# One week on



## raggs (Aug 3, 2008)

Well , Ozzy has been home with us for just over 1 week now and at first Charlie and the boys we hissing and growling but now its like he's always been here, they share beds, eat together and run around the house non stop. 2 nights ago i had to get up as i thought we were being burgled lol it was Ozz and Meighan having a mad hour , hope you like the pics. best wishes...........CHRIS ...


----------



## lymorelynn (Oct 4, 2008)

Great pictures Chris and lovely to see them snuggled up together :thumbup:


----------



## buffie (May 31, 2010)

Gosh he looks like he has always been part of the gang :thumbup:He is a gorgeous young lad :001_wub:


----------



## Chez87 (Aug 11, 2010)

I am still every bit as in love with this kitten as before, and thank you for your PM btw.


----------



## raggs (Aug 3, 2008)

No problem Chez, your very welcome.............CHRIS.


----------



## Cleo38 (Jan 22, 2010)

What beautiful cats you have


----------



## raggs (Aug 3, 2008)

..thank you CLEO .....


----------



## Dally Banjo (Oct 22, 2009)

Awwwwwwwwwwwwwww bless his little/big paws it does'nt take MC's long to get there paws under the table :lol:


----------



## messyhearts (Feb 6, 2009)

Aww, I find MCs are the easiest of cats to integrate with others. So soppy & sweet.


----------



## marafi (Oct 22, 2010)

Beautiful he is! My how often to you groom there coat it looks ever soo lovely!


----------



## Gem16 (Aug 5, 2010)

Their stunning !


----------



## raggs (Aug 3, 2008)

marafi said:


> Beautiful he is! My how often to you groom there coat it looks ever soo lovely!

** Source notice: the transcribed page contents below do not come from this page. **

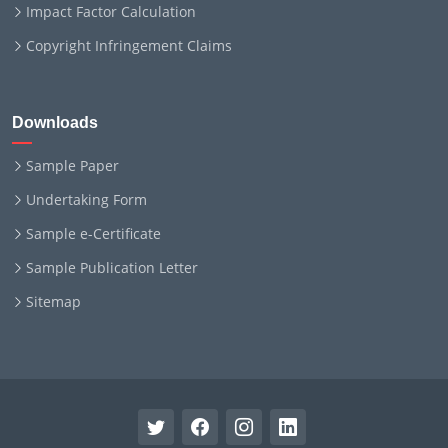
Impact Factor Calculation
Copyright Infringement Claims
Downloads
Sample Paper
Undertaking Form
Sample e-Certificate
Sample Publication Letter
Sitemap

Hi Marafi, thank you for your kind comment , all the cats get a good grooming a couple of times a week but when one of them jumps onto our lap or sits next to one of us we will usually give them a brush while they are sat with us and relaxed.......best wishes.....Chris


----------



## jenny armour (Feb 28, 2010)

goodness chris hasnt he grown in that time, in the pictures you can see the difference he's already losing his kitten face. he looks nearly as big as the raggies.


----------



## raggs (Aug 3, 2008)

Hi Jenny, yes he certainly has grown, and settled in so well with the boys, we are so looking forward to the new year and getting him out into shows. chat soon............CHRIS.


----------



## harrys_mum (Aug 18, 2010)

beautiful, just beautiful, not much more to say,
ahhhhhhhh,
michelle x


----------



## sequeena (Apr 30, 2009)

He is so gorgeous xxx


----------



## Biawhiska (Mar 28, 2008)

Very nice.


----------